Under political pressure, Secretary Buttigieg, himself a former Midwestern mayor, made the trip to East Palestine this week, three weeks after the disaster happened.

“Leaders show up,” Rep. Bill Johnson, R-Ohio, told Fox News ahead of the trip, “and he hasn’t been here, and that is sending a big signal to this community that the administration just really doesn’t care, and that’s the message that they are receiving.”

Biden said he was keeping a close watch on it since he had spoken with every single major figure in both Pennsylvania and Ohio.

The rail company Norfolk Southern was criticized by the EPA administrator during his trip to East Palestine for not showing up.

“They have to show up and make some kind of apology for what happened to them”, said Regan in an interview this week. “They caused this mess. They must clean it up. And they have to prove to us and to the community that they’re genuine in all of the declarations that they’ve made. Not showing up to public meetings isn’t a great way to start.”

Asked about a lack of trust in the federal government from the community in the wake of the disaster, Regan invoked the importance of being transparent with residents, providing resources and also being there.

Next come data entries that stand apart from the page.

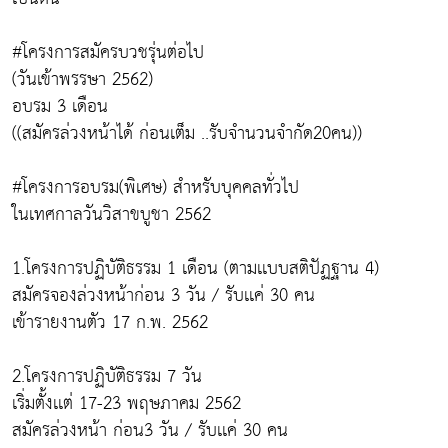
#โครงการสมัครบวชรุ่นต่อไป
(วันเข้าพรรษา 2562)
อบรม 3 เดือน
((สมัครล่วงหน้าได้ ก่อนเต็ม ..รับจำนวนจำกัด20คน))
#โครงการอบรม(พิเศษ) สำหรับบุคคลทั่วไป
ในเทศกาลวันวิสาขบูชา 2562
1.โครงการปฏิบัติธรรม 1 เดือน (ตามเเบบสติปัฏฐาน 4)
สมัครจองล่วงหน้าก่อน 3 วัน / รับเเค่ 30 คน
เข้ารายงานตัว 17 ก.พ. 2562
2.โครงการปฏิบัติธรรม 7 วัน
เริ่มตั้งเเต่ 17-23 พฤษภาคม 2562
สมัครล่วงหน้า ก่อน3 วัน / รับเเค่ 30 คน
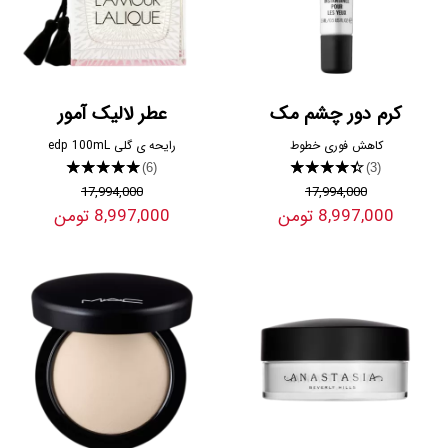
کرم دور چشم مک
عطر لالیک آمور
کاهش فوری خطوط
رایحه ی گلی edp 100mL
★★★★★
★★★★★
(6)
(3)
17,994,000
17,994,000
8,997,000 تومن
8,997,000 تومن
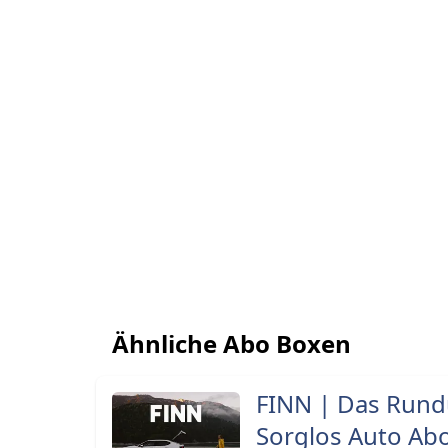
Ähnliche Abo Boxen
FINN | Das Run
Sorglos Auto Ab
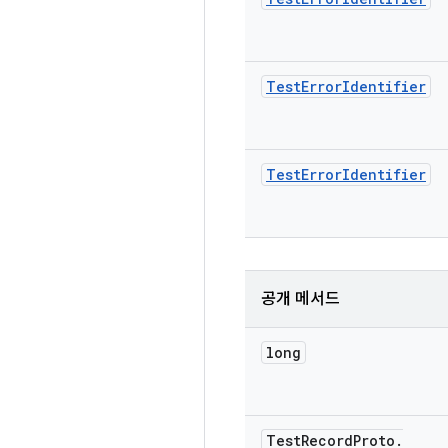
Test
Error
Identifier
Test
Error
Identifier
공개 메서드
long
Test
Record
Proto
.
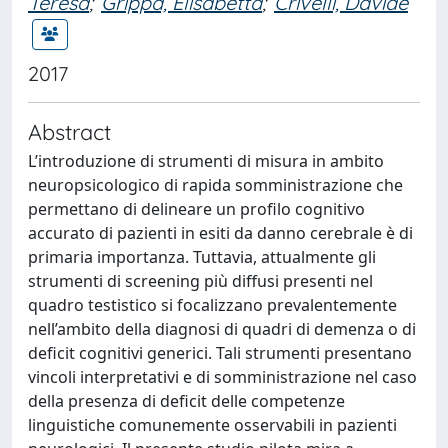
Teresa
;
Grippa, Elisabetta
;
Crivelli, Davide
2017
Abstract
L’introduzione di strumenti di misura in ambito
neuropsicologico di rapida somministrazione che
permettano di delineare un profilo cognitivo
accurato di pazienti in esiti da danno cerebrale è di
primaria importanza. Tuttavia, attualmente gli
strumenti di screening più diffusi presenti nel
quadro testistico si focalizzano prevalentemente
nell’ambito della diagnosi di quadri di demenza o di
deficit cognitivi generici. Tali strumenti presentano
vincoli interpretativi e di somministrazione nel caso
della presenza di deficit delle competenze
linguistiche comunemente osservabili in pazienti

While in town, Buttigieg called for stronger rail- safety rules, swatted back at Trump and tried to stay focused on the substance.

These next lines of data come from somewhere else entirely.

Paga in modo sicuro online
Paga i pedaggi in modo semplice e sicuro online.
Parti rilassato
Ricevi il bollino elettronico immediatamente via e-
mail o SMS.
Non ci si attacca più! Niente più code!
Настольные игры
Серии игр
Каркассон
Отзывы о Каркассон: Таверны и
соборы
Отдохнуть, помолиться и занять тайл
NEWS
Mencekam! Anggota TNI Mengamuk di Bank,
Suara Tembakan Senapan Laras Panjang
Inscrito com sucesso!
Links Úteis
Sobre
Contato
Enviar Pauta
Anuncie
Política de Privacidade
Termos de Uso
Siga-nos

Source: https://www.npr.org/2023/02/25/1159382554/in-east-palestine-who-shows-up-isnt-necessarily-a-sign-of-whos-helping

How Did the Biden Voting Campaign Against Lyman-Baxter and the Transportation Safety Rule Stop? A Call to the Prosecutor

There isn’t any evidence that would’ve helped stop this particular wreck. Safety advocates have also said DOT has been slow to respond and and that it could have reinstituted the rules when Biden became president, but didn’t.

Homendy said other safety measures could have been put in place, even if the rule wouldn’t have prevented this.

While conservatives have descended on the town and called out Biden from afar, they haven’t given anything in the way of real solutions to prevent these kinds of disasters in the future, which the industry has lobbied against.

“Enough with the politics,” Homendy said. This has gotten political and I don’t understand why. This is a group of people who are hurting. This is not about politics. This is about addressing their needs, their concerns. This should be about that.